Le tout apparaît alors comme supérieur à la somme des parties. La triangulation des pratiques de contrôle de gestion objectifs-moyens-résultats figure explicitement dans la loi organique ; elle ne peut pas être sans incidence sur le pilotage et l'évaluation des établissements scolaires. Le recteur, eu égard à l'obligation de rendre compte de l'atteinte des objectifs, doit être en capacité d'évaluer la performance globale d'un établissement, non seulement au regard des indicateurs sociaux économiques (résultat aux examens, qualité de l'insertion professionnelle) mais aussi au regard des services rendus aux usagers (ponctualité des cours) ou aux contribuables (efficience de la gestion) Cela renvoie plus largement à la capacité de développer une politique, une culture d'évaluation, sans sombrer dans les travers du consumérisme, sans voir l'évaluation comme un mode de censure ou de stigmatisation. Au contraire, l'évaluation apparaît plus comme un puissant levier permettant d'améliorer, par des analyses croisées, la connaissance d'un établissement, la mise en oeuvre des bonnes médiations. Mesurer l'efficacité ou l'inefficacité de pratiques de redoublement sur la réussite des élèves, à comparer aux coûts correspondants, c'est par exemple faire un rapport coût/avantage de telle ou telle pratique, et être capable d'évaluer l'impact d'une démarche pédagogique ou d'une politique publique2. L'évaluation de la performance d'un établissement est une approche peu visitée à ce jour dans notre institution. Raison de plus pour prendre toutes les dispositions garantissant la meilleure approche. La première d'entre elles est de s'assurer de l'existence et de la pertinence du projet d'établissement, obligation résultant de la loi d'orientation du 11 juillet 1989.
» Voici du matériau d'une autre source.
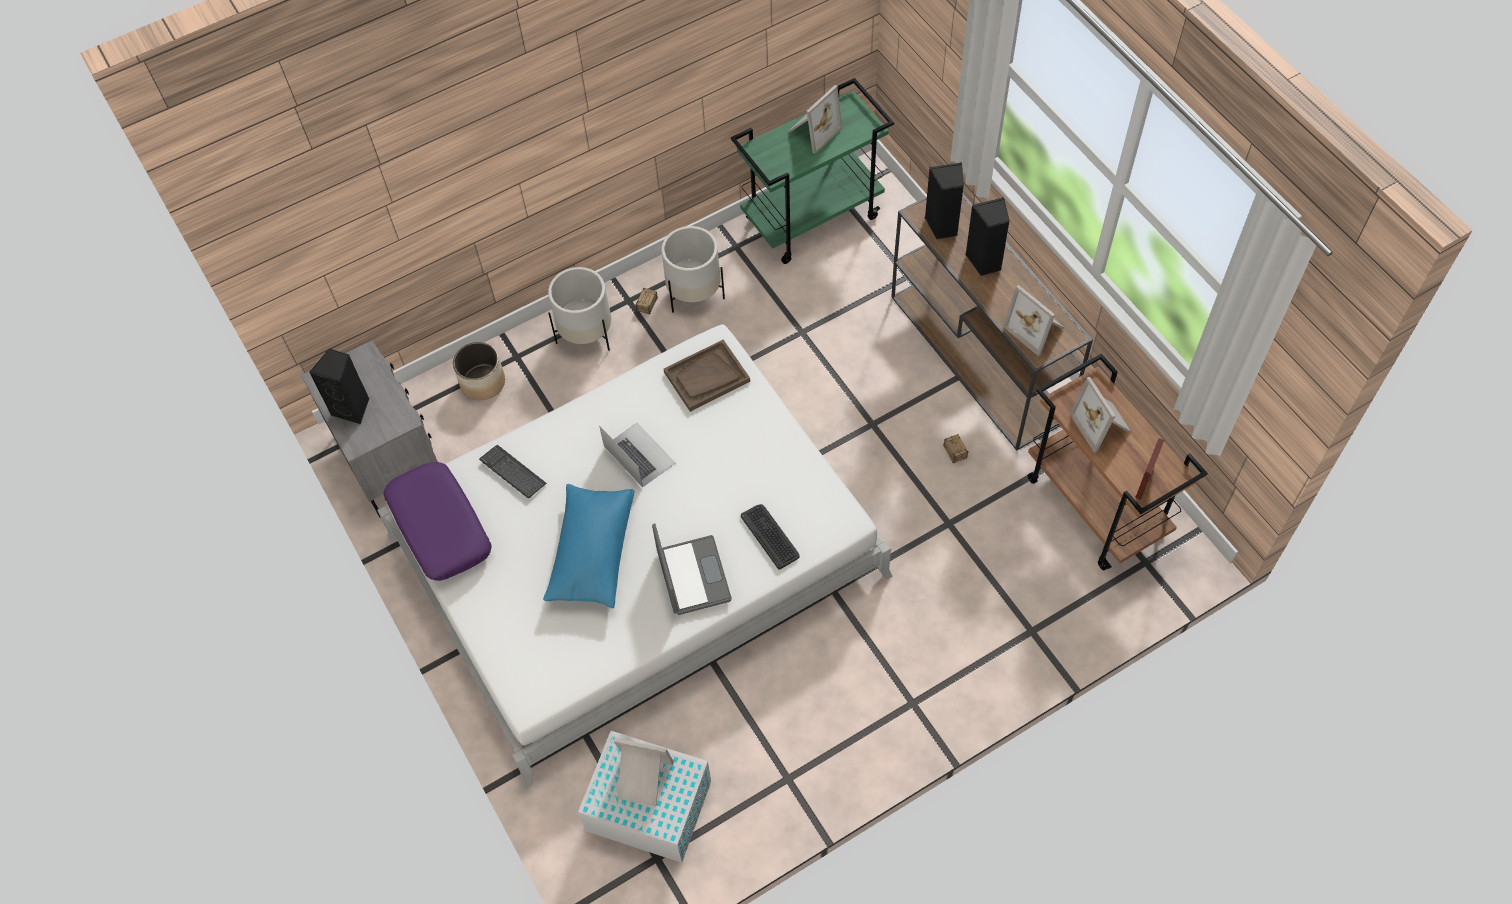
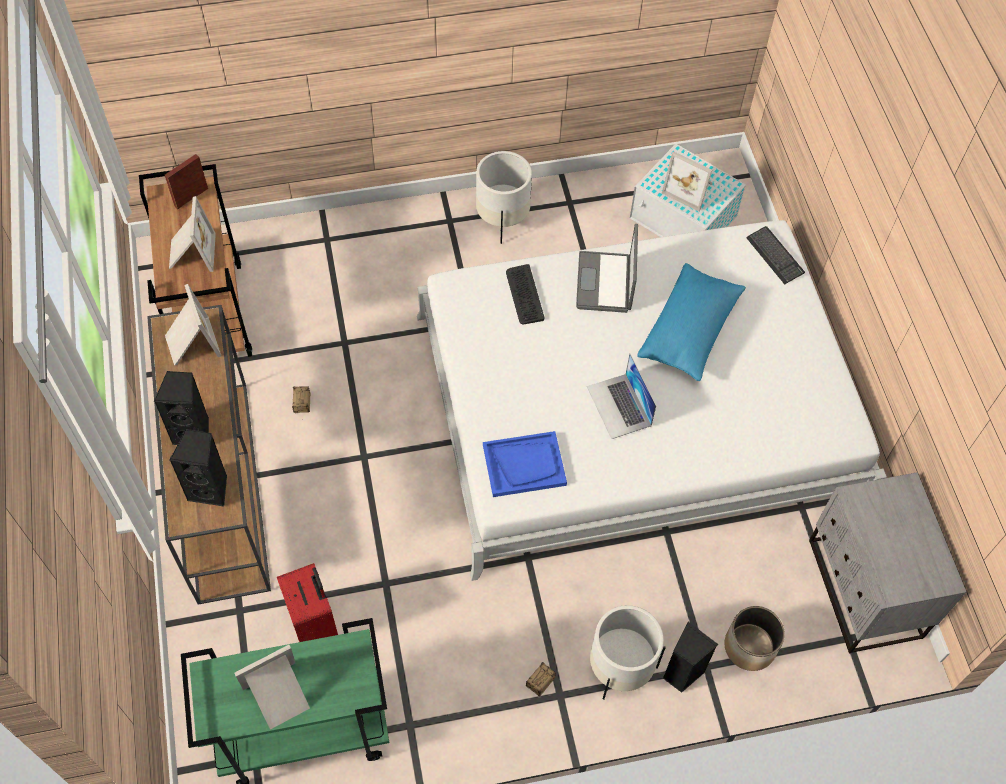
camera: 165 degrees left, 0 degrees up
(353, 408) = (909, 530): black speaker -> black speaker (681, 672)
(439, 527) = (829, 398): purple pillow -> none
(513, 472) = (748, 428): keyboard -> keyboard (774, 256)
(694, 293) = (482, 677): white planter -> white planter (502, 219)
(706, 377) = (524, 465): brown tray -> blue tray
(841, 285) = (315, 626): none -> red suitcase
(1) Pour l'enseignement scolaire, 5 programmes sont retenus : programme 1er degré public, programme 2d degré public, programme vie de l'élève, programme enseignement privé, programme soutien. Ils se substituent à 26 chapitres budgétaires.

(2) Un exemple concret : si l'accroissement du nombre de licenciés UNSS constitue un objectif prioritaire au plan national, alors on doit s'assurer de la bonne utilisation des décharges des professeurs d'éducation physique et sportive dans une logique de résultats et non les attribuer a priori.